Extrait fourni

# # # #

Avec 11 ponts sur les 55 prévus, la Région de l’Est est censée enlever la plus grosse part dans ce projet, devant le Nord-Ouest (9 ponts). Suivent l’Ouest et le Sud avec 7 ponts, puis l’Adamaoua et le Centre (5 ponts), le Sud-ouest (4), le Littoral (3), le Nord et l’Extrême-Nord avec deux ouvrages chacun. Si rien n’est encore véritablement visible sur le terrain, il faut noter que les études techniques et d’impact environnemental et social suivent leurs cours.
D’après des informations venant de sources crédibles, plus de 30 études techniques sont déjà à la disposition du Ministère des Travaux Publics. Les Études d’impact environnemental et social seront attendues en janvier 2017. De plus, les informations selon lesquelles le projet a pris un retard de plusieurs mois relèveraient d’une interprétation erronée des termes du contrat. Il est important de signaler que même si les conventions ont été signées en janvier 2015, les travaux sur le terrain n’ont en effet commencé qu’en janvier 2016, une fois que les avances de démarrage ont été payées aux 2 entreprises.
L’autre preuve que le projet suit son cours c’est cette correspondance envoyée le 9 décembre 2016 par le ministre délégué auprès du Ministre de l’Environnement et de la Protection de la Nature et du Développement durable à son collègue des Travaux publics, dont la rédaction de Cameroon-Info.Net a pu s’en procurer une copie.
Plus de 40 milliards toujours disponibles
Dans ledit courrier, Nana AboubakarDjalloh proposait de revoir les programmes des consultations publiques proposés quelques jours plus tôt par le MINTP dans le cadre des études d’impact environnemental et social relatives à ce projet dans quatre zones concernées par les travaux. Il s’agit de la zone écologique des hautes savanes de la Région de l’Adamaoua; la zone écologique forestière bimodale des Régions du Centre, du Sud et de l’Est; la zone écologique forestière monomodale des Régions du Littoral et du Sud-Ouest; la zone écologique soudano-sahélienne des Régions du Nord et de l’Extrême-Nord.

# # # #

Données extraites
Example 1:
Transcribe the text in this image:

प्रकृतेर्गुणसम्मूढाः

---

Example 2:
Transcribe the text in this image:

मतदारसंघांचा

# # # #

Consignes de l'exercice
1 > Reproduisez à l'identique le passage de l'extrait fourni qui commence par "L’autre preuve que" et se poursuit jusqu'à "procurer une copie.".
2 > D'après l'extrait fourni, pour quand les études d'impact environnemental et social sont-elles attendues ?
3 > Dressez la liste des zones écologiques concernées par les travaux selon l'extrait fourni.

Réponses attendues
1 >
L’autre preuve que le projet suit son cours c’est cette correspondance envoyée le 9 décembre 2016 par le ministre délégué auprès du Ministre de l’Environnement et de la Protection de la Nature et du Développement durable à son collègue des Travaux publics, dont la rédaction de Cameroon-Info.Net a pu s’en procurer une copie.

2 > En janvier 2017.

3 >
- la zone écologique des hautes savanes de la Région de l'Adamaoua
- la zone écologique forestière bimodale des Régions du Centre, du Sud et de l'Est
- la zone écologique forestière monomodale des Régions du Littoral et du Sud-Ouest
- la zone écologique soudano-sahélienne des Régions du Nord et de l'Extrême-Nord